Passage for review —

How do I think Brian Daboll will work out as the Bills' offensive coordinator? Unless the Bills get it right at quarterback, he'll wind up like the dozen saps who preceded him, as the most unpopular man in town.
The fact that Daboll coached for five Super Bowl winners in New England is no guarantee. There's a long list of Bill Belichick assistants who floundered after leaving the Pats: Eric Mangini, Romeo Crennel and Josh McDaniels failed as head coaches in the NFL. Charlie Weis flamed out at Notre Dame.
Unfortunately, they couldn't take Tom Brady along when they moved on to other opportunities. Funny how guys are geniuses when they coach on a team with Belichick and Brady, but get transformed into mediocrities when they leave.
It's suddenly chic to say you don't need a top quarterback to win in the NFL, because Blake Bortles, Case Keenum and Nick Foles are one game from the Super Bowl. People forget that the Eagles got there because they spent a king's ransom to trade up for Carson Wentz.
An elite QB is still the most reliable way to go. The future of Daboll and the rest of the men running the show at One Bills Drive will be determined by whether they find a true franchise quarterback and build a winner around him.
On to this week's Mailbag:
@Atheistmission asks: If the Bills trade or release Tyrod and don't sign A. Smith or K. Cousins, what do you predict their 2018 over/under wins to be?
Sully: An ESPN story on Friday put the Bills over/under at seven wins next season, which sounds about right. The writer, Bill Barnwell, assumed they would have Nathan Peterman or a high draft pick at quarterback next season.
My sense is you're right about Alex Smith and Kirk Cousins. I don't believe Brandon Beane is inclined to spend big bucks or draft capital on a bridge quarterback. Smith is under contract to the Chiefs for $14.5 million next season. That's not a massive hit, but they would have to trade for him.

Record extracts —
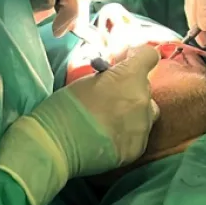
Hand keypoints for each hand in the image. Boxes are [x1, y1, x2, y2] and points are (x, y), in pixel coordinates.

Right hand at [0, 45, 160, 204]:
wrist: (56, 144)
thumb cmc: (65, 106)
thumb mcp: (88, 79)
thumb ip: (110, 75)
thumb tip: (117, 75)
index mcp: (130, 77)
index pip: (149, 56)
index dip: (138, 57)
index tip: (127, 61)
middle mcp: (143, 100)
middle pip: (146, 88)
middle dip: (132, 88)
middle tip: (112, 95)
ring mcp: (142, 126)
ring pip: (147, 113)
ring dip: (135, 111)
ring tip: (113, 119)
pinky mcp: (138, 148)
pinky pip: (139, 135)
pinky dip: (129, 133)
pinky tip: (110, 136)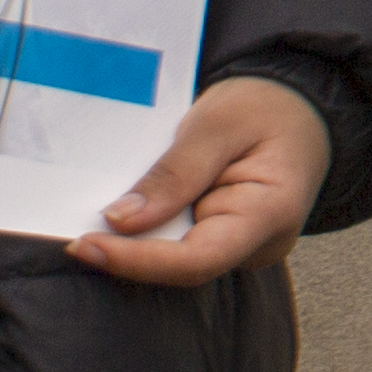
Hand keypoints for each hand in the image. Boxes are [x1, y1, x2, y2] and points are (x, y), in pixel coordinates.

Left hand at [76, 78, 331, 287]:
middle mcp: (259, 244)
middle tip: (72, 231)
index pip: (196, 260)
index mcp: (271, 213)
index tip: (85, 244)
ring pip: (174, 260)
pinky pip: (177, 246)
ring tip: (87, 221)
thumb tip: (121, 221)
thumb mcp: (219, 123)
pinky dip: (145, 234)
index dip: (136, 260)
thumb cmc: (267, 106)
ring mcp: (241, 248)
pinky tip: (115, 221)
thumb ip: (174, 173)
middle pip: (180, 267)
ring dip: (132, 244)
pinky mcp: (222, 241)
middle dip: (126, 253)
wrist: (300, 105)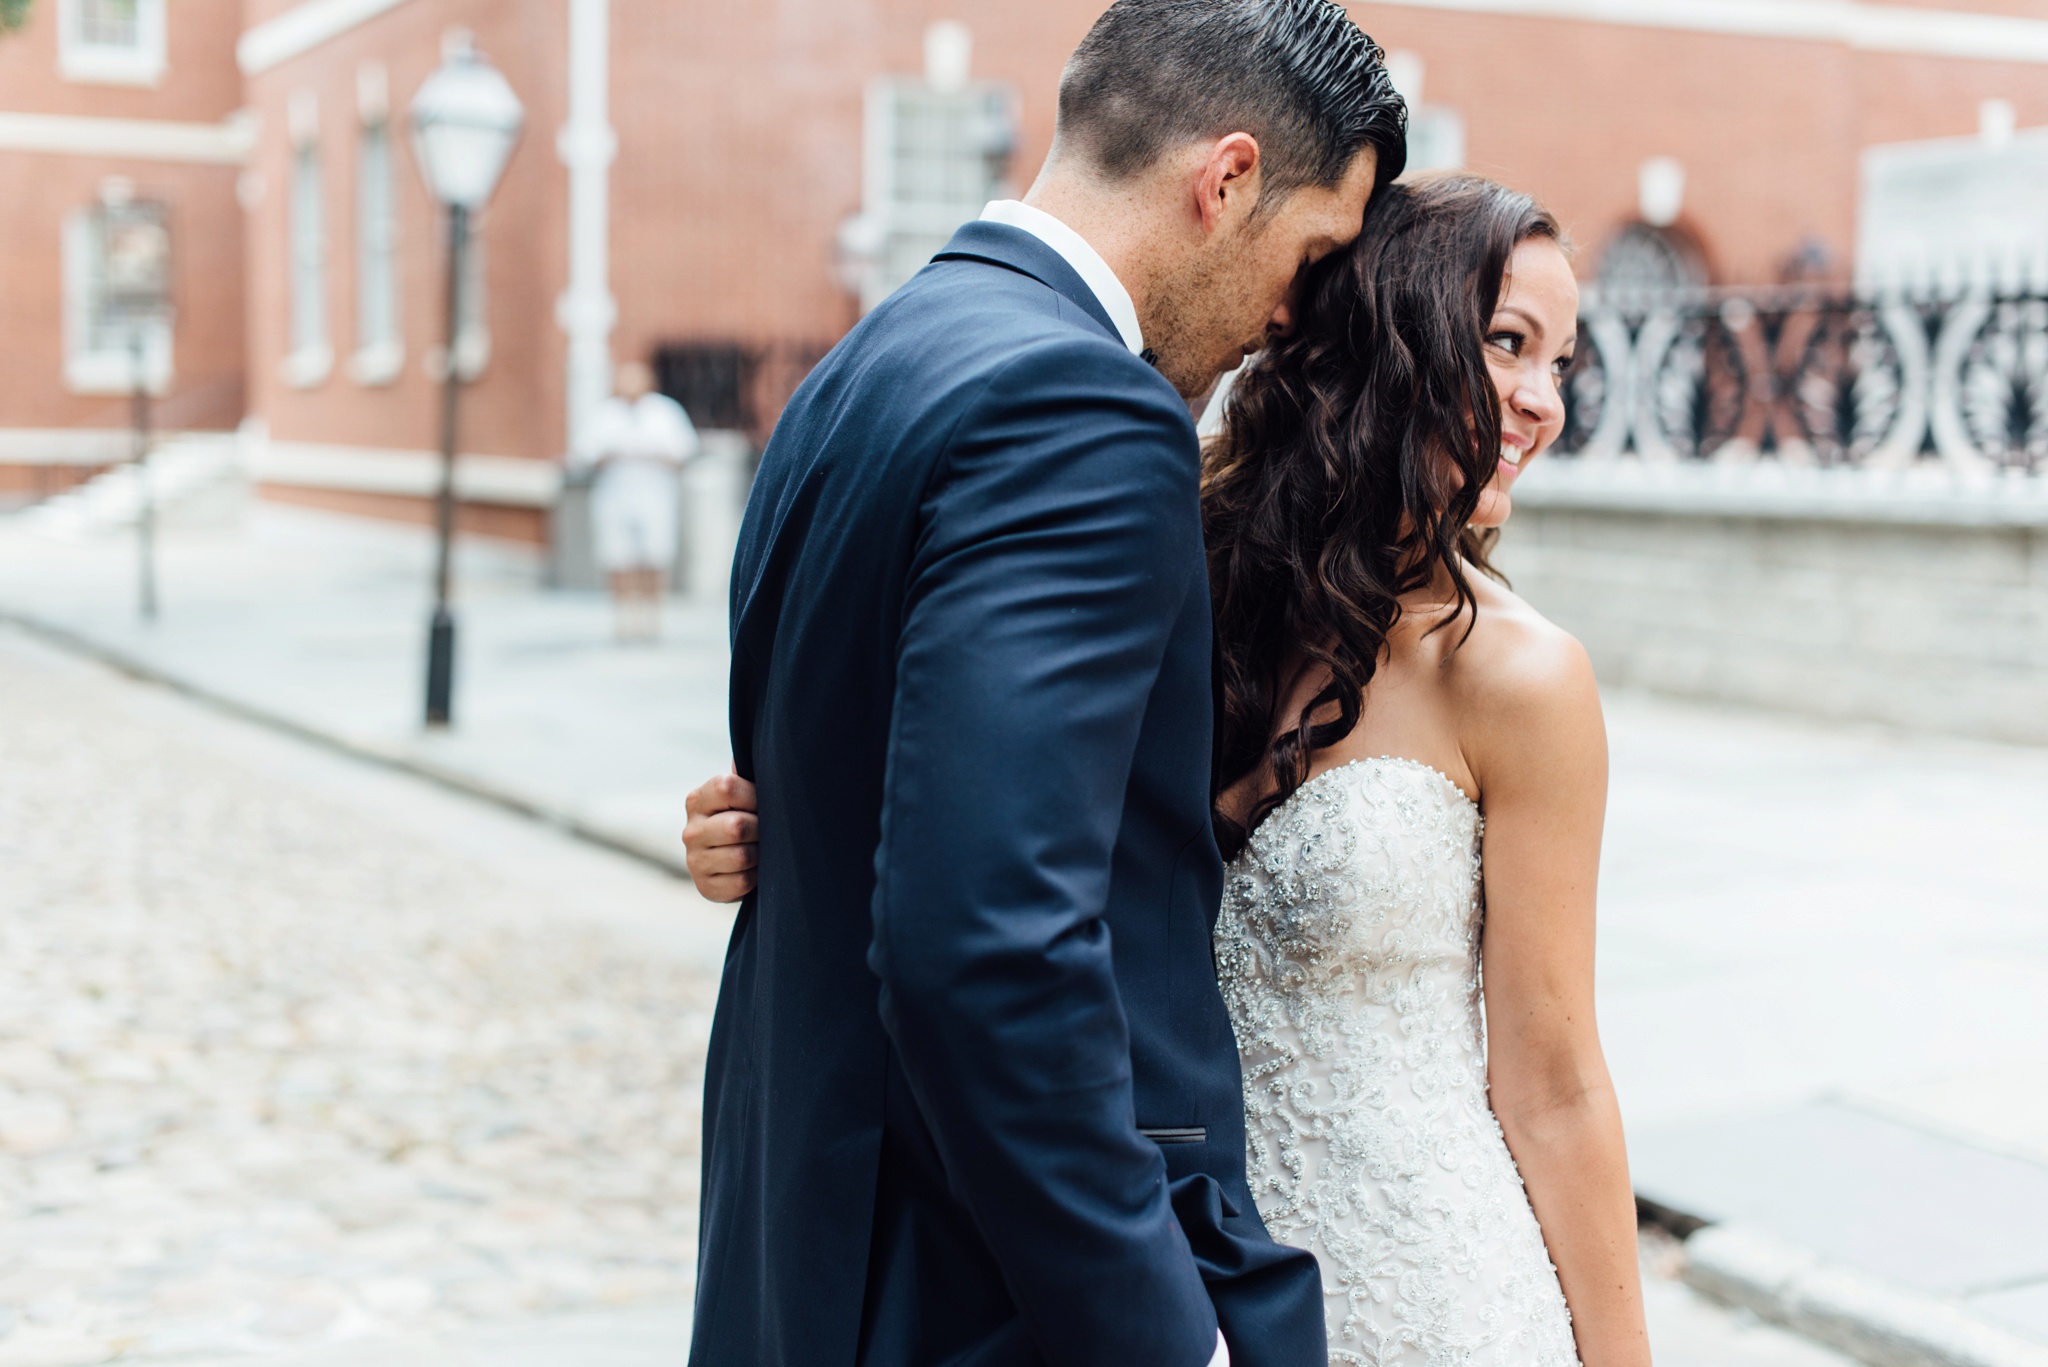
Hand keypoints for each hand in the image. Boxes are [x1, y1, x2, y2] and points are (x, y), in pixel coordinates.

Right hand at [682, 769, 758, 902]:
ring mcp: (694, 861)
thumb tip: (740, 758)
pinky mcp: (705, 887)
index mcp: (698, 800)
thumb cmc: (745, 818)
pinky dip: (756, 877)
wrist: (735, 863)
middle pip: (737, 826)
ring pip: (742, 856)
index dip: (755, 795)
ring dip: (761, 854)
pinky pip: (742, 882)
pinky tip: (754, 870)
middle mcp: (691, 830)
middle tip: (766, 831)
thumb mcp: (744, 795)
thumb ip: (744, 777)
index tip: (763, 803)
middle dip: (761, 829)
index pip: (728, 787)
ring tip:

Brief A — According to the Bills column, how much is Alex Smith under contract to the Chiefs for next season?
Brief B — Pick up the Bills column after its last sentence and carry it further.
The records come from a different source than the Bills column.

Task result A — $14.5 million.

Task result B —
Cousins will be a free agent and command in the $28-$30 million range on the market. There's no way the Bills make that sort of investment at this stage in the rebuilding process. It flies in the face of everything they've done.
Snapping the drought was great. But the Bills are bound to take a step back, and the guys in charge know it. Almost every NFL team that made a sudden jump to the playoffs in the last 15 years has regressed the following season. They'd love to win again, but they're realistic.
I don't think they'd win more than eight games with Cousins or Smith. So why would Beane and Sean McDermott bring in an expensive veteran to chase another unlikely winning season when they're reconstructing a roster that they tore apart in their first season in Buffalo?
I think they'll get rid of Tyrod Taylor and bring in a lesser bridge quarterback, someone who can quickly defer to a franchise guy. My early over/under for next season? Six and a half.
mclennon99 asks: I don't understand the resentment towards Doug Marrone. He was 9-7 in his second year. The problem was former GM Doug Whaley, who forced QB EJ Manuel on him and traded the farm for Sammy Watkins. Marrone saw the dysfunction and used a genius out clause in his contract. Can you blame him?
Sully: Marrone has never publicly explained his reasons for leaving, but dysfunction surely played a part. He was at odds with Whaley and furious about the trade for Watkins. He was in a power struggle with management and didn't feel he had the full support of ownership.
But let's not be too kind. Marrone thought he was the favorite for the Jets' head job and some others that came open, but he didn't get any of them. So he overplayed his hand, which made him look stupid and greedy to Bills fans.
You can't blame him for taking $4 million to quit an uncomfortable gig, but I can't blame fans and players who felt betrayed. Coaches preach loyalty and putting team goals ahead of money. But when the going got tough, Marrone got going – out the door with $4 million.
Josh Steuckel asks: Question: bigger need DT or OT opposite Dawkins?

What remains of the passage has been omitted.